LOVE, JOY, HOPE, FAITH-these are graces of the Spirit, and under their powerful and combined influence, the Apostle was caught up, as it were, into the third heaven, and scarcely knew whether he was "in the body, or out of the body." With the same Spirit, the first martyr, Stephen, when he was stoned, saw heaven open to receive him. With the same Spirit, the apostles in prison sang praises to God at midnight. With the same Spirit, Daniel found the lion's den a paradise, and the three children in the burning fiery furnace found no hurt; yea, they found Christ, the Son of Man, walking with them, and they had far better company in the furnace than the king who put them there, possessed in his palace. They had a good conscience, they had a hope full of immortality. JAMES SHORE.

THE RELIGION OF JESUS is that of love, of unity, of concord. Offences among brethren destroy the harmony and love of their fellowship, and if these be not restored, but too sure proof is given that the love of God never had its residence in their midst. The mind, and temper, and spirit of a man, as they appear in his actings with fellow-men, are but a transcript of what that mind, and temper, and spirit, will be in eternity. Are there offences in heaven? Is unforgiveness known or indulged in in heaven? No, but it is known in hell-that is the region of discord; there rage, and enmity, and war of mind, reign paramount-there the dark passions form a cup unmingled.

ADEY.

ANECDOTES, SELECTIONS, AND GEMS.

Gems.

OUR FATHER.-Now, God being a most indulgent father, governs his sons, as a family of discreet age, in the sweetest and mildest manners of paternal discipline.

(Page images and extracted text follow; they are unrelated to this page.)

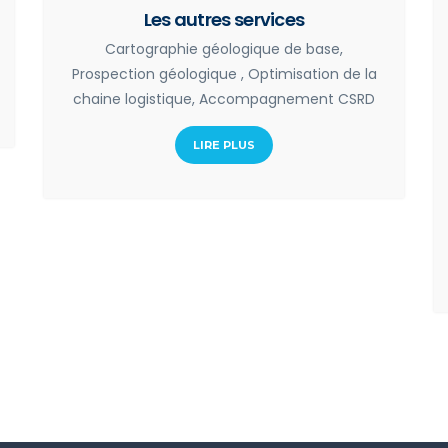
Les autres services
Cartographie géologique de base,
Prospection géologique , Optimisation de la
chaine logistique, Accompagnement CSRD
LIRE PLUS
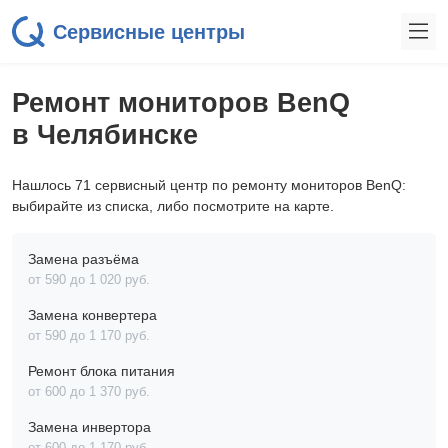
Сервисные центры
Ремонт мониторов BenQ
в Челябинске
Нашлось 71 сервисный центр по ремонту мониторов BenQ:
выбирайте из списка, либо посмотрите на карте.
Замена разъёма
от 590 до 1 020 pyб.
Замена конвертера
от 590 до 1 170 pyб.
Ремонт блока питания
от 600 до 1 370 pyб.
Замена инвертора
от 600 до 1 170 pyб.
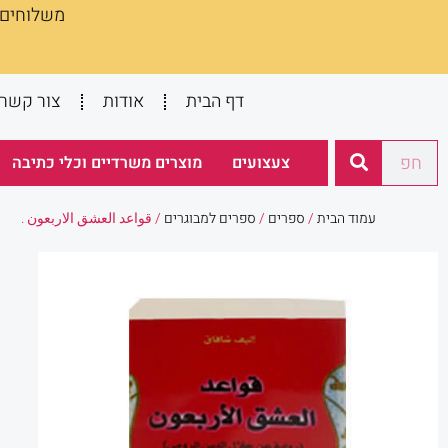
משלוחים :
ילוג
תוכן
דף הבית
אודות
צור קשר
חיפוש
צעצועים
מוצרים משרדיים וכלי כתיבה
עמוד הבית
/
ספרים
/
ספרים למבוגרים
/ قواعد العشق الاربعون .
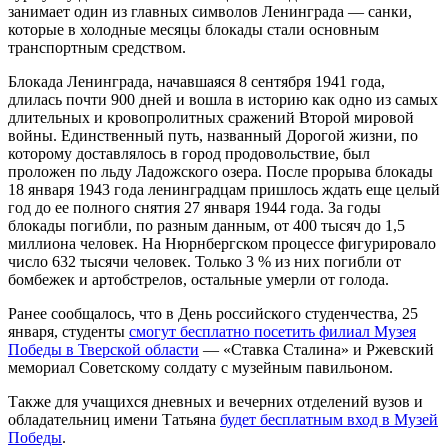
занимает один из главных символов Ленинграда — санки,
которые в холодные месяцы блокады стали основным
транспортным средством.
Блокада Ленинграда, начавшаяся 8 сентября 1941 года,
длилась почти 900 дней и вошла в историю как одно из самых
длительных и кровопролитных сражений Второй мировой
войны. Единственный путь, названный Дорогой жизни, по
которому доставлялось в город продовольствие, был
проложен по льду Ладожского озера. После прорыва блокады
18 января 1943 года ленинградцам пришлось ждать еще целый
год до ее полного снятия 27 января 1944 года. За годы
блокады погибли, по разным данным, от 400 тысяч до 1,5
миллиона человек. На Нюрнбергском процессе фигурировало
число 632 тысячи человек. Только 3 % из них погибли от
бомбежек и артобстрелов, остальные умерли от голода.
Ранее сообщалось, что в День российского студенчества, 25
января, студенты
смогут бесплатно посетить филиал Музея
Победы в Тверской области
— «Ставка Сталина» и Ржевский
мемориал Советскому солдату с музейным павильоном.
Также для учащихся дневных и вечерних отделений вузов и
обладательниц имени Татьяна
будет бесплатным вход в Музей
Победы
.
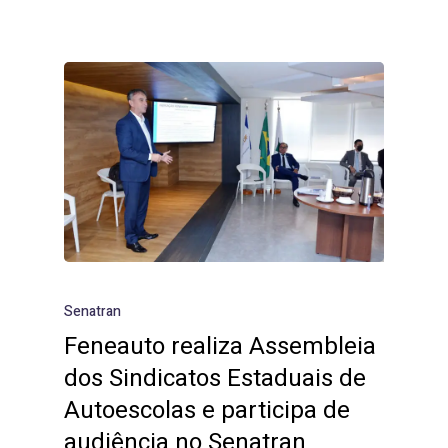
Senatran
Feneauto realiza Assembleia
dos Sindicatos Estaduais de
Autoescolas e participa de
audiência no Senatran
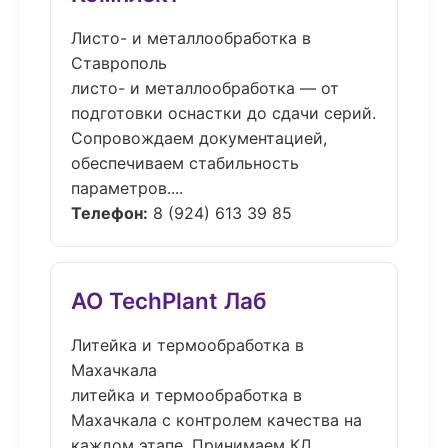
Листо- и металлообработка в
Ставрополь
листо- и металлообработка — от
подготовки оснастки до сдачи серий.
Сопровождаем документацией,
обеспечиваем стабильность
параметров....
Телефон:
8 (924) 613 39 85
АО TechPlant Лаб
Литейка и термообработка в
Махачкала
литейка и термообработка в
Махачкала с контролем качества на
каждом этапе. Принимаем КД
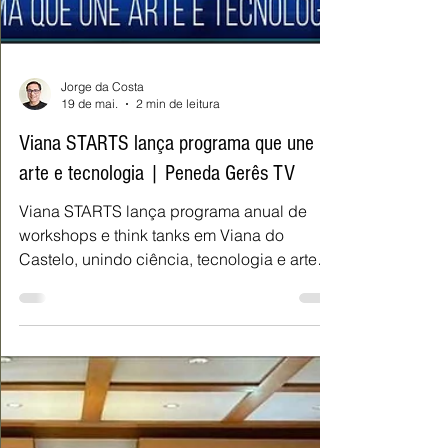
Jorge da Costa
19 de mai.
2 min de leitura
Viana STARTS lança programa que une
arte e tecnologia | Peneda Gerês TV
Viana STARTS lança programa anual de
workshops e think tanks em Viana do
Castelo, unindo ciência, tecnologia e artes.
Saiba como participar nas sessões.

The government of the gospel, that is, of such a family, where there be no servants, but all sons, in obedience and not servility; for the service of God is true freedom. Milton.

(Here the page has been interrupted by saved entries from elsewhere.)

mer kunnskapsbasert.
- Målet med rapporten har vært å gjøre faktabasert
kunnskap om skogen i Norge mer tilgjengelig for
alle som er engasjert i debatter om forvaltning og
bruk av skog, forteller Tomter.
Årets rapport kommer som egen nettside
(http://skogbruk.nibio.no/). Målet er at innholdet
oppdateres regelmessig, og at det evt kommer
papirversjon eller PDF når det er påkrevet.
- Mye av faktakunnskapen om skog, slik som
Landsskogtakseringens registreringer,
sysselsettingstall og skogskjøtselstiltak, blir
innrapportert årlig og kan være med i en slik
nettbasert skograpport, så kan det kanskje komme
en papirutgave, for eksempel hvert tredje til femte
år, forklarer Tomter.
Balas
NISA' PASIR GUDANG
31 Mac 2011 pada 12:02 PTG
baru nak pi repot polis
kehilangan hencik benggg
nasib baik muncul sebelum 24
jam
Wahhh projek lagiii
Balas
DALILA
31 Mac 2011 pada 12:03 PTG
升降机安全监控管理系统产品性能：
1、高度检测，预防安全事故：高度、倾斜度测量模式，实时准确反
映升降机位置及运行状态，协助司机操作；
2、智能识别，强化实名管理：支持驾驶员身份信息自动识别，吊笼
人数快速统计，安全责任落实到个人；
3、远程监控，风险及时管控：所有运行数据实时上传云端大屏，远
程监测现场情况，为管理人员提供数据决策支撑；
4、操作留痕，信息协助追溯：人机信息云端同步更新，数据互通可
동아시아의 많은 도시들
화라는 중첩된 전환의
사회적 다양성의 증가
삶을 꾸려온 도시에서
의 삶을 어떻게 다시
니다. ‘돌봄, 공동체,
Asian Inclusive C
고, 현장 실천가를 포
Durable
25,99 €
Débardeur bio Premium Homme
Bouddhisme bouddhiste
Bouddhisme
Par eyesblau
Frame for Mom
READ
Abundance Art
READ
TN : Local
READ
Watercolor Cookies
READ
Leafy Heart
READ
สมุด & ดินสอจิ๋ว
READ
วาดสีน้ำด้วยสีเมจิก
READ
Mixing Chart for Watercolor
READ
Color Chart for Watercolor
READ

A WISE MAN AND A FOOL.-A wise man seeks to shine in himself; a fool to outshine others. The wise is humbled by a sense of his infirmities; the fool is lifted up by a discovery of the faults of others. The wise man considers what he wants; the fool what he abounds in. The wise man is happy in his own approbation; the fool in the applause of his fellows. Dr. Channing.

THE THREE ON CALVARY." On either side one, and Jesus in the midst." Then the universe was represented there-the holy, the penitent, the wicked. This scene, as regards its leading characters, will be acted again in "that day." Reader, in which class shall you appear?

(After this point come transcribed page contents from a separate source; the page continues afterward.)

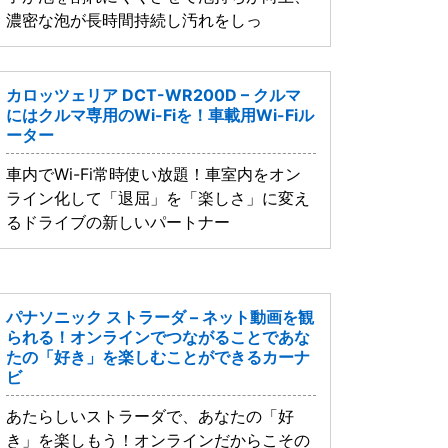
濃密な泡が長時間持続し汚れをしっ
カロッツェリア DCT-WR200D – クルマ
にはクルマ専用のWi-Fiを！車載用Wi-Fiル
ーター
車内でWi-Fi常時使い放題！車室内をオン
ライン化して「退屈」を「楽しさ」に変え
るドライブの新しいパートナー
パナソニック ストラーダ – ネット動画を観
られる！オンラインでつながることであな
たの「好き」を楽しむことができるカーナ
ビ
あたらしいストラーダで、あなたの「好
き」を楽しもう！オンラインだからこその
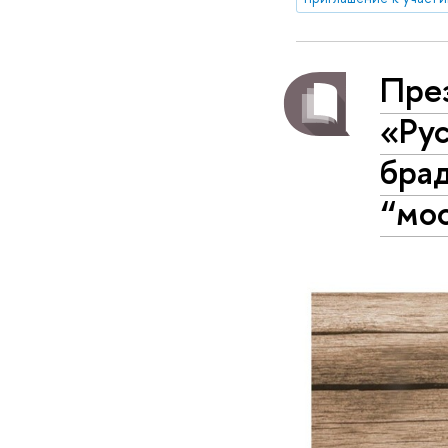
През
«Рус
бра
“мо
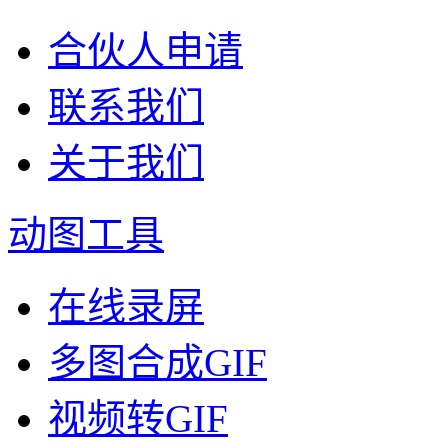
合伙人申请
联系我们
关于我们
动图工具
在线录屏
多图合成GIF
视频转GIF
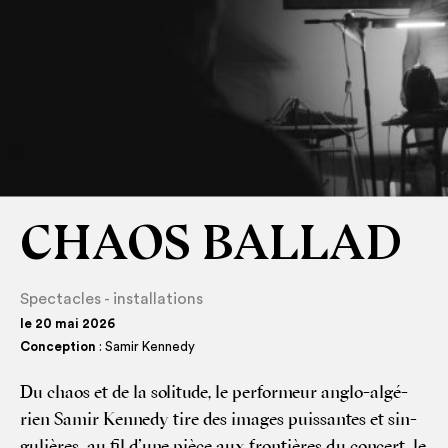
CHAOS BALLAD
Spectacles - installations
le 20 mai 2026
Conception
: Samir Kennedy
Du chaos et de la soli­tude, le per­for­meur anglo-algé­
rien Samir Ken­ne­dy tire des images puis­santes et sin­
gu­lières, au fil d’une pièce aux fron­tières du concert, le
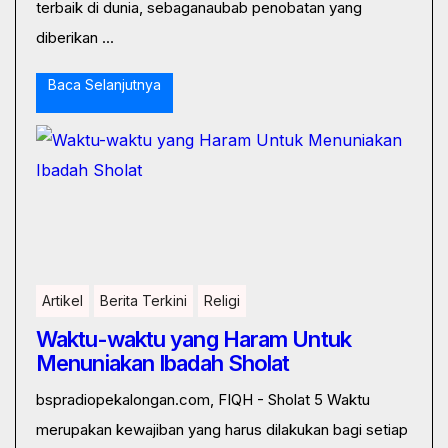
terbaik di dunia, sebaganaubab penobatan yang
diberikan ...
Baca Selanjutnya
Artikel
Berita Terkini
Religi
Waktu-waktu yang Haram Untuk
Menuniakan Ibadah Sholat
bspradiopekalongan.com, FIQH - Sholat 5 Waktu
merupakan kewajiban yang harus dilakukan bagi setiap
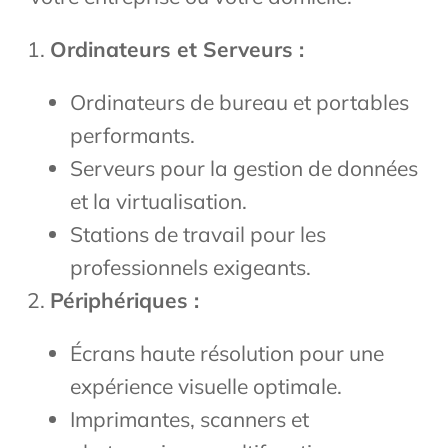
Ordinateurs et Serveurs :
Ordinateurs de bureau et portables
performants.
Serveurs pour la gestion de données
et la virtualisation.
Stations de travail pour les
professionnels exigeants.
Périphériques :
Écrans haute résolution pour une
expérience visuelle optimale.
Imprimantes, scanners et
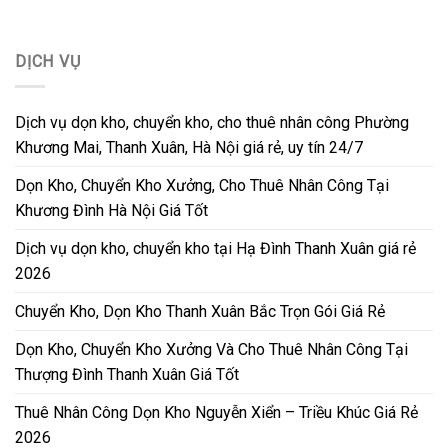
DỊCH VỤ
Dịch vụ dọn kho, chuyển kho, cho thuê nhân công Phường
Khương Mai, Thanh Xuân, Hà Nội giá rẻ, uy tín 24/7
Dọn Kho, Chuyển Kho Xưởng, Cho Thuê Nhân Công Tại
Khương Đình Hà Nội Giá Tốt
Dịch vụ dọn kho, chuyển kho tại Hạ Đình Thanh Xuân giá rẻ
2026
Chuyển Kho, Dọn Kho Thanh Xuân Bắc Trọn Gói Giá Rẻ
Dọn Kho, Chuyển Kho Xưởng Và Cho Thuê Nhân Công Tại
Thượng Đình Thanh Xuân Giá Tốt
Thuê Nhân Công Dọn Kho Nguyễn Xiển – Triều Khúc Giá Rẻ
2026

EVERLASTING LIFE.-Happiness without eternity would not be happiness. The thought of our happiness coming to an end would make us unhappy even in heaven. The gospel offers everlasting life. Oh, glorious gospel!

THE WORD OF GOD.-John Calvin said, and he was right, "God will make his kingdom known by the spiritual sword of his word, proclaimed by his ministers and preachers."

THE GOSPEL OF GOD.-Were it not divine it would not be in the world at all. Man could not have conceived it. God alone could devise and accomplish it.

SIN is the only thing God hates-and it is the very thing a wicked man loves. How can he and God be brought together? Must God give up his holiness to please him?

Facts and Hints.

EGGS.-Out of 72,000,000 eggs annually imported into England from France, Germany, the Netherlands, and other countries, France contributes 55,000,000. Calculating the first cost at 44d. per dozen, England pays annually to France for eggs about £77,000.

VICTIMS OF DISEASE. It is again ascertained that the cholera and diarrhoea find their first victims among the dirty and the drunken. There are exceptions, but this is the rule.

WHAT WOULD YOU DO if you lived in a crowded court, or row of houses, where all the people around you were dirty and noisy? Get away as soon as I could, for I could not go to a worse place.

THREE SIEVES.-Before we allow ourselves to find fault with any one behind his back, we should ask ourselves three questions, viz.:-1. Is it true. 2. Is it kind? 3. Is it necessary.

REFORMERS.-Every man has a right to be a reformer, and a radical reformer too, providing he begins with himself.

WHAT IS A GOOD CURE FOR TROUBLE? Why, jump up directly, and begin to do something and keep at till you are well tired.

GIVING.-He who gives for the sake of thanks, knows not the true pleasure of giving.

"I CAN DO WITHOUT IT," is one of the best save-alls you ever heard of. Try it.